Dragon Quest est également une licence vétérane, il n’est donc pas étonnant qu’elle possède elle aussi quelques (?) spin-offs…
La série Dragon Quest de Square Enix a donné naissance à de nombreux spin-offs qui exploitent son esthétique unique afin de proposer différentes approches de la formule JRPG la plus classique. Parmi eux figure la série Dragon Quest Monsters, qui s’enrichira mondialement le 3 décembre avec Dragon Quest Monsters: The Withered World sur PlayStation 5, Xbox Series, Nintendo Switch 2, PC et Nintendo Switch. À la Gamescom, Square Enix a présenté à la presse une démo permettant de découvrir la première heure du jeu, notamment la fonction Monster Synthesis, qui permet de fusionner deux monstres afin d’en créer un nouveau.
Après que leurs pères sont tombés malades, Bianca et Nera reçoivent la visite d’une mystérieuse créature appelée Fluffy, qui leur explique que les Leaves of Life constituent le seul remède. Les deux jeunes dresseuses de monstres se rendent finalement dans le royaume parallèle de Witherwood, où elles découvrent un pays plongé dans le chaos après que des forces maléfiques ont détruit les Leaves of Life. Après être entrées en contact avec les monstres errant dans la région, les deux jeunes filles partent explorer ces terres dévastées afin de récupérer les Leaves of Life et peut-être rendre au royaume sa gloire passée. Au tout début du jeu, il est possible de choisir entre Bianca et Nera. Même si ce choix n’est pas définitif, il influence les premières heures, car les deux dresseuses possèdent des capacités différentes qui affectent les monstres de leur équipe.
Durant la première heure, ces capacités ne jouent pas un rôle particulièrement déterminant, il est donc peu probable que l’un des deux choix rende le début du jeu plus difficile. Pour le reste, le gameplay et le système de combat de Dragon Quest Monsters: The Withered World semblent très traditionnels. Des séquences de dialogue à la navigation sur la carte du monde en passant par l’exploration des donjons, tout paraît immédiatement familier, tout comme les affrontements contre les ennemis grâce au système de combat au tour par tour.

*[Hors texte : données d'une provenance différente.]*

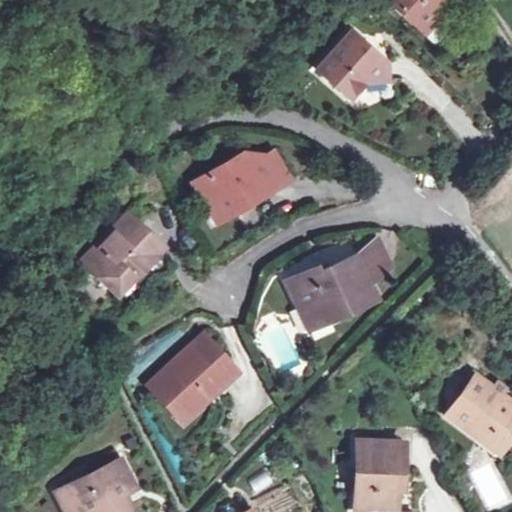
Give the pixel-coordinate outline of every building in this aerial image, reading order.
[(428,17),(439,17),(453,0),(384,0),(417,29),(428,17)] [(423,35),(439,17),(428,17),(417,29),(423,35)] [(351,34),(315,72),(347,101),(362,84),(384,83),(384,64),(351,34)] [(212,199),(223,220),(280,187),(279,186),(290,180),(274,153),(261,156),(242,155),(193,183),(204,203),(212,199)] [(438,189),(440,178),(427,176),(425,187),(438,189)] [(216,224),(223,220),(212,199),(204,203),(216,224)] [(125,273),(132,280),(160,248),(129,219),(86,265),(112,288),(125,273)] [(327,315),(331,323),(350,314),(348,310),(378,296),(360,255),(321,273),(319,268),(288,282),(302,312),(322,304),(327,315)] [(119,294),(132,280),(125,273),(112,288),(119,294)] [(311,331),(331,323),(327,315),(322,304),(302,312),(311,331)] [(201,395),(207,401),(237,373),(204,337),(149,386),(177,417),(201,395)] [(491,438),(503,447),(511,434),(511,402),(502,395),(506,389),(496,381),(492,387),(478,376),(448,415),(486,444),(491,438)] [(182,423),(207,401),(201,395),(177,417),(182,423)] [(498,453),(503,447),(491,438),(486,444),(498,453)] [(357,442),(354,511),(394,511),(397,474),(402,475),(403,445),(357,442)] [(139,489),(124,460),(59,492),(69,511),(134,511),(126,496),(139,489)] [(471,470),(485,511),(511,502),(497,461),(471,470)]
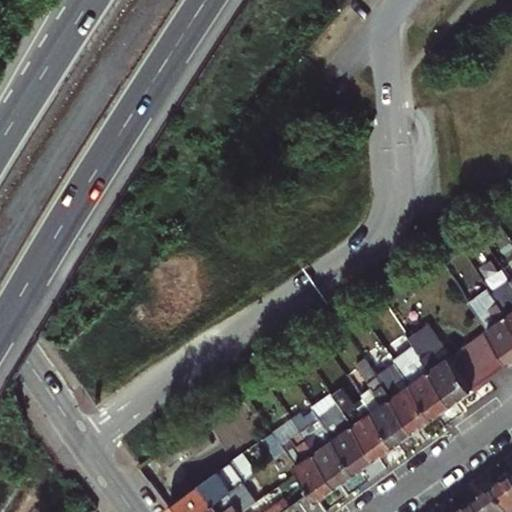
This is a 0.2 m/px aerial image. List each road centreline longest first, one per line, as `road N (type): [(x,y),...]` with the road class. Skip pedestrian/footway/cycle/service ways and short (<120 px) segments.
road 1 (residential): [(84,444),(386,237),(397,197),(385,31),(405,0)]
road 2 (motorway): [(0,321),(205,0)]
road 3 (residential): [(374,511),(511,413)]
road 4 (motorway): [(89,0),(0,140)]
road 5 (secondary): [(84,444),(0,326)]
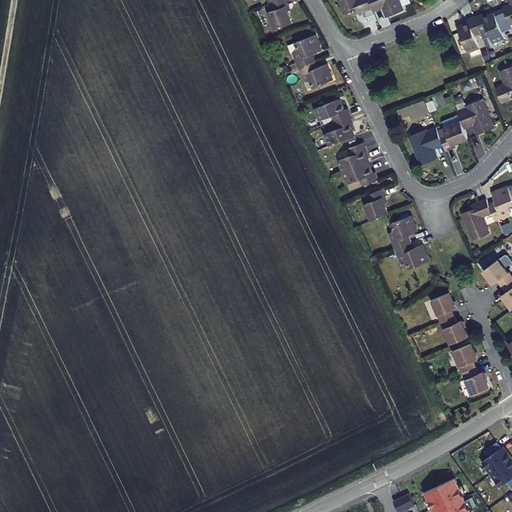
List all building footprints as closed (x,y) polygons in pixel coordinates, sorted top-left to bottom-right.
[(289,3),(288,0),(274,0),(272,1),(274,8),(270,10),(276,26),(293,20),(288,9),(287,4),(289,3)] [(370,0),(338,0),(344,14),(355,9),(356,13),(359,12),(360,14),(364,12),(366,16),(375,12),(374,10),(373,6),(370,0)] [(370,0),(373,6),(382,3),(383,7),(387,16),(404,9),(401,3),(399,0),(370,0)] [(486,15),(485,12),(478,15),(483,30),(490,27),(495,40),(507,35),(506,32),(511,29),(511,25),(511,23),(505,7),(486,15)] [(470,18),(471,20),(459,25),(468,50),(480,45),(475,33),(483,30),(478,15),(470,18)] [(319,49),(313,34),(286,44),(288,52),(291,51),(297,65),(311,60),(309,53),(319,49)] [(324,62),(314,66),(311,60),(297,65),(302,80),(307,78),(310,85),(330,78),(324,62)] [(511,68),(502,73),(507,86),(497,90),(502,103),(511,99),(511,68)] [(342,107),(338,96),(312,106),(316,116),(328,112),(332,120),(348,114),(345,106),(342,107)] [(428,111),(423,98),(396,109),(400,117),(408,114),(409,118),(428,111)] [(467,110),(458,113),(462,124),(463,127),(472,123),(473,127),(477,136),(494,130),(482,101),(466,107),(467,110)] [(347,122),(351,121),(348,114),(332,120),(334,127),(322,131),(326,143),(352,133),(347,122)] [(444,131),(446,134),(439,137),(441,142),(442,146),(445,153),(452,150),(451,147),(456,145),(468,140),(465,131),(463,127),(462,124),(444,131)] [(432,146),(441,142),(439,137),(435,129),(426,133),(425,130),(409,137),(420,166),(437,159),(434,150),(432,146)] [(364,147),(361,139),(345,146),(348,152),(335,158),(340,170),(366,160),(361,148),(364,147)] [(373,169),(370,170),(366,160),(340,170),(344,180),(357,175),(360,183),(376,177),(373,169)] [(383,194),(380,186),(365,193),(368,200),(362,203),(369,218),(385,211),(379,196),(383,194)] [(511,207),(511,196),(508,186),(492,193),(496,203),(489,205),(492,213),(495,221),(509,216),(507,210),(511,207)] [(489,232),(483,216),(492,213),(489,205),(487,198),(477,202),(478,206),(470,209),(460,213),(470,239),(489,232)] [(417,227),(410,212),(391,220),(394,228),(388,231),(393,244),(410,238),(407,231),(417,227)] [(422,241),(413,245),(410,238),(393,244),(399,259),(405,256),(408,265),(428,257),(422,241)] [(493,280),(497,286),(509,277),(505,271),(504,272),(500,267),(508,261),(502,252),(479,269),(489,283),(493,280)] [(511,281),(509,277),(497,286),(501,292),(497,294),(507,309),(511,305),(511,281)] [(437,321),(451,315),(448,309),(453,307),(446,291),(429,298),(435,314),(434,314),(437,321)] [(453,322),(451,315),(437,321),(440,328),(441,327),(447,343),(465,336),(458,320),(453,322)] [(459,373),(473,367),(470,361),(475,359),(468,343),(451,350),(457,366),(456,366),(459,373)] [(475,374),(473,367),(459,373),(462,380),(463,380),(469,395),(487,388),(480,372),(475,374)] [(511,489),(511,460),(508,455),(506,457),(497,444),(485,453),(489,459),(482,465),(500,489),(507,483),(511,489)] [(471,511),(458,485),(429,499),(435,511),(471,511)] [(413,500),(398,508),(399,511),(418,511),(419,511),(413,500)]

La principale différence par rapport aux épisodes principaux de la série concerne la collecte de monstres : les joueurs doivent suffisamment blesser un monstre pour qu’il rejoigne leur équipe. La synthèse des monstres n’était disponible que dans une partie distincte de la démo. Parmi les monstres de départ figurent des piliers de la série comme l’emblématique Slime, tandis que les possibilités de personnalisation semblent infinies et comblent exactement l’espace entre Pokémon et les jeux Shin Megami Tensei modernes. Le premier boss constituait un défi modéré, les éléments visuels et les mécaniques de la carte du monde créaient une excellente sensation d’aventure et les réglages de vitesse permettaient des combats extrêmement rapides.
Le jeu ne révolutionnera en aucune façon la série, mais le gameplay classique au tour par tour conserve un charme particulier. Les adorables monstres créés par Akira Toriyama restent un plaisir à regarder, quel que soit le contexte.